■ Esercizi:
**1)** Per favore, trascrivi senza modifiche la parte delle voci che si apre con la riga contenente "Where is Total" e si chiude con quella contenente "Which series has", estremi inclusi. Non riportare le immagini.
**2)** Prosegui la sentenza della Cassazione sul lavoro domestico a partire dall'ultima frase riportata.
-------- Brano di testo --------
Giurisprudenza - CORTE DI CASSAZIONE - Sentenza 03 maggio 2017, n. 10698

Contratto di lavoro domestico - Mansioni di badante - Permesso di soggiorno - Accertamento della subordinazione - Differenze retributive

 

Fatti di causa

 

La Corte d'Appello di Roma, con sentenza in data 6/10/2011, ha confermato la decisione del Tribunale in data 27/11/2007, con cui si rigettava il ricorso di Z.C., alle dipendenze di C.G. dal 10/10/2001 al 25/4/2004 con mansioni di badante per assistere il marito invalido, regolarmente solo dal 2003, una volta ottenuto il permesso di soggiorno con contratto di lavoro domestico. La Corte territoriale ha confermato la pronuncia di prime cure circa l'insussistenza del diritto della ricorrente alle differenze retributive rivendicate e ha confermato altresì la condanna inflitta dal primo giudice per lite temeraria, per non aver la ricorrente fatto cenno né nel ricorso introduttivo del giudizio né in seguito, del fatto di aver percepito a titolo retributivo le somme concordate con la convenuta attraverso l'associazione Culturale C.I.U.

Per la cassazione della sentenza ricorre Z.C. con un unico articolato motivo di ricorso.

Il datore di lavoro rimane intimato.

 

Ragioni della decisione

 

La sentenza d'Appello è censurata con un unico motivo di ricorso, per errore in procedendo, nella parte in cui ha rigettato la domanda di accertamento della subordinazione, ritenendola pacificamente incontestata; per vizio di motivazione per quanto attiene alla condanna per lite temeraria, che non sarebbe stata provata ai sensi dell'art. 96 cod. proc. civ.
-------- Elenco dati --------
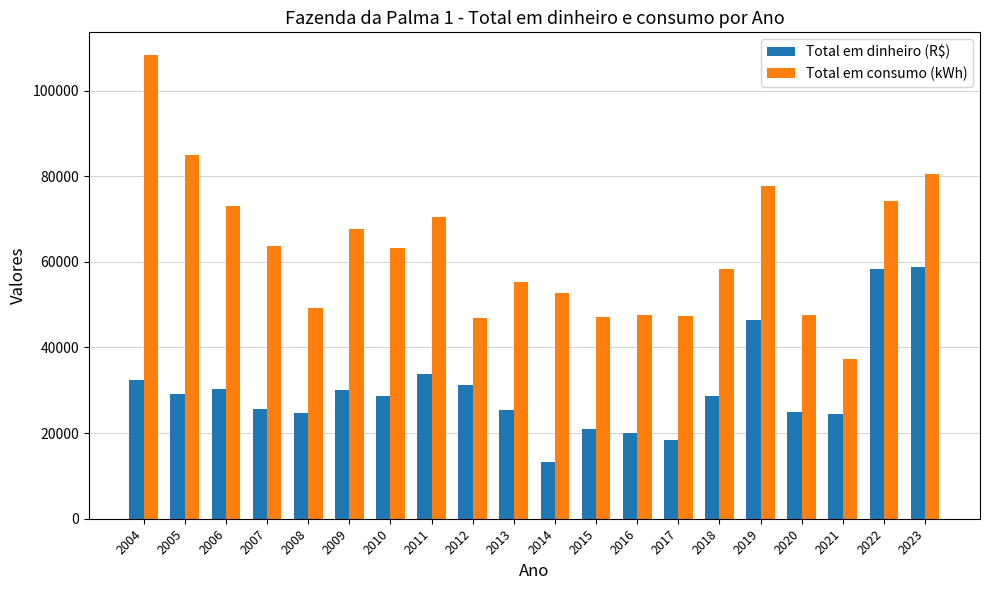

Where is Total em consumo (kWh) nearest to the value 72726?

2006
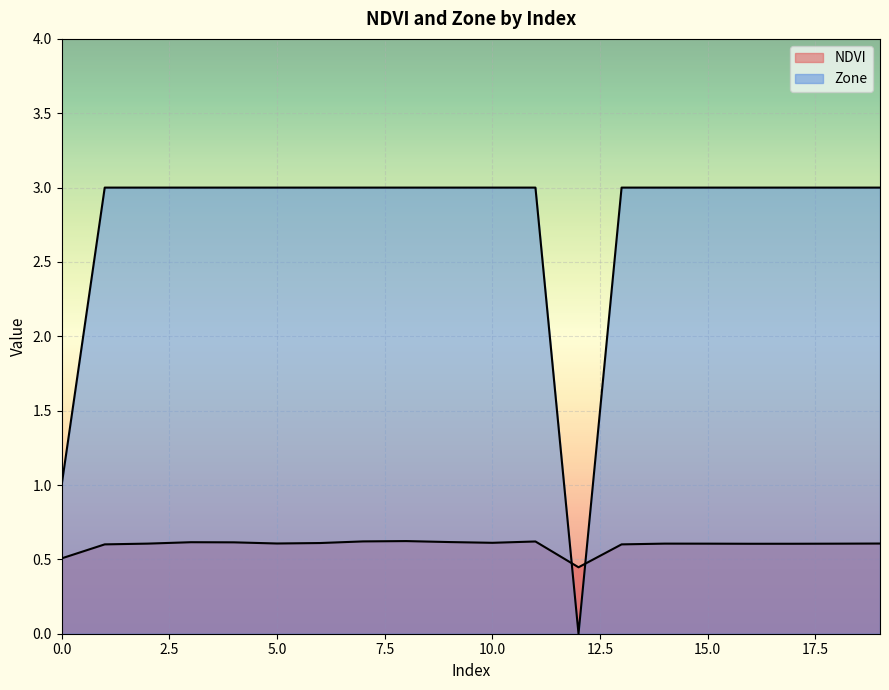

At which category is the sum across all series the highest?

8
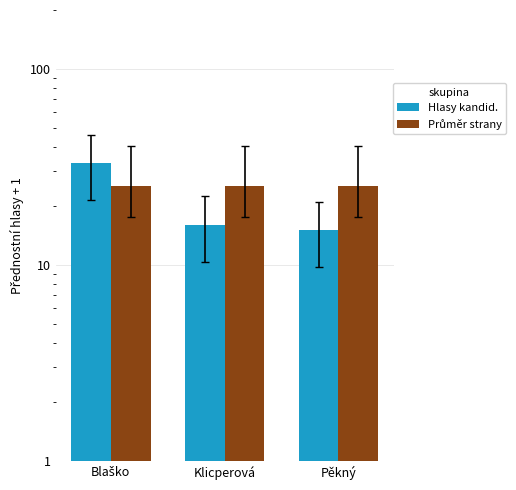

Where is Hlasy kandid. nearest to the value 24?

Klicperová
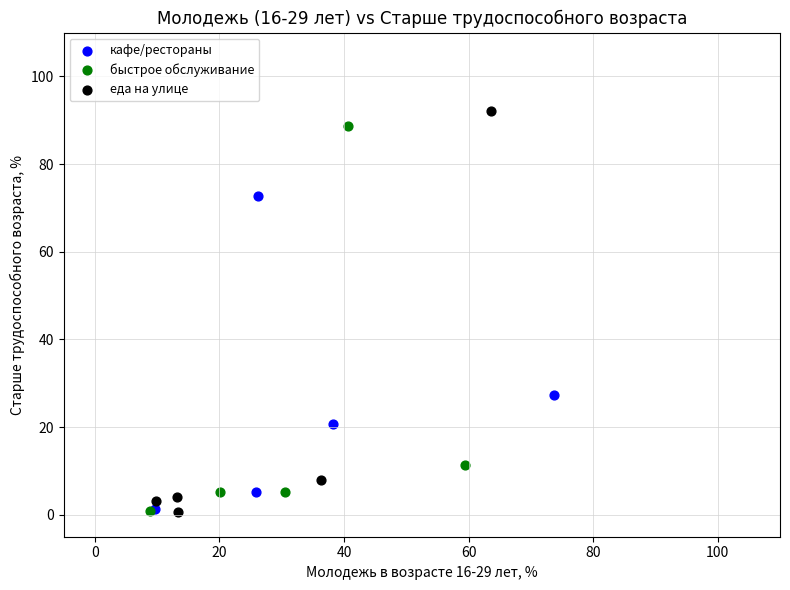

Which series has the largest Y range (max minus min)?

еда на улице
--------
-------- Elenco dati --------
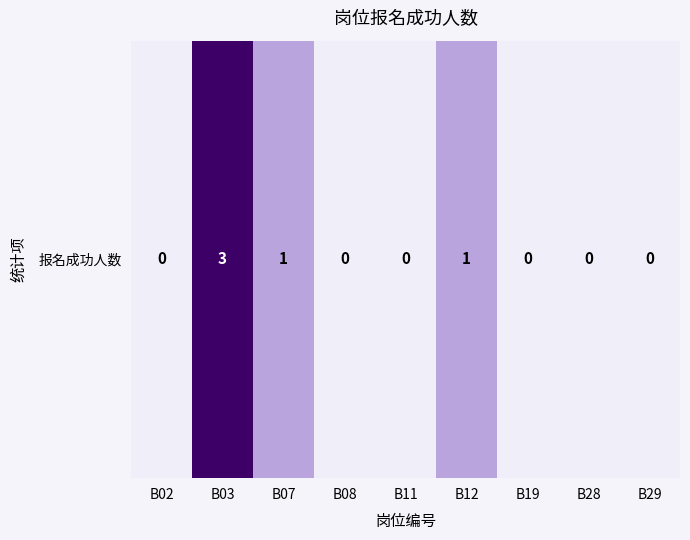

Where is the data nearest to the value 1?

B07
--------
■ Elenco risposte:
**1)**
Where is Total em consumo (kWh) nearest to the value 72726?

2006

At which category is the sum across all series the highest?

8

Where is Hlasy kandid. nearest to the value 24?

Klicperová

Which series has the largest Y range (max minus min)?

**2)**
Quanto alla ricostruzione della posizione creditoria della ricorrente da parte della Corte d'Appello, quest'ultima avrebbe omesso di motivare su circostanze ritenute decisive ai fini del giudizio, quali in particolare quella dell'intervenuta decurtazione di somme percepite risultanti dal conteggio depositato e quella concernente la base di calcolo adottata per la determinazione del residuo dovuto a titolo di ferie, tredicesima, differenze retributive e preavviso, inferiore a quella spettante.

Il motivo è in parte inammissibile e in parte infondato.

Con l'unico motivo d'impugnazione parte ricorrente si duole contemporaneamente e sotto una molteplicità di profili tra loro confusi e impropriamente combinati dell'esito della controversia, censurando liberamente le conclusioni cui il giudice del merito è pervenuto e rinnovando più che altro le doglianze già formulate per censurare il provvedimento gravato.

Giova in proposito richiamare l'orientamento di codesta Corte secondo cui un siffatto modo di articolare la censura nei confronti della decisione impugnata (nel difetto di un qualsivoglia coordinamento, con le fattispecie di vizio tassativamente previste dall'art. 360 cod. proc. civ.) non appare rispettoso del sistema processuale vigente, in relazione alla formula prevista per il ricorso ex art. 360 cod. proc. civ. (Cass. n. 19959/2014).

Quello per Cassazione è un giudizio a critica vincolata, pertanto, "...La tassatività e specificità del motivo di censura esigono ... una precisa formulazione, in modo che il vizio denunciato rientri nelle categorie logiche di censura enucleate dal codice di rito" (Cass. n. 18202/2008).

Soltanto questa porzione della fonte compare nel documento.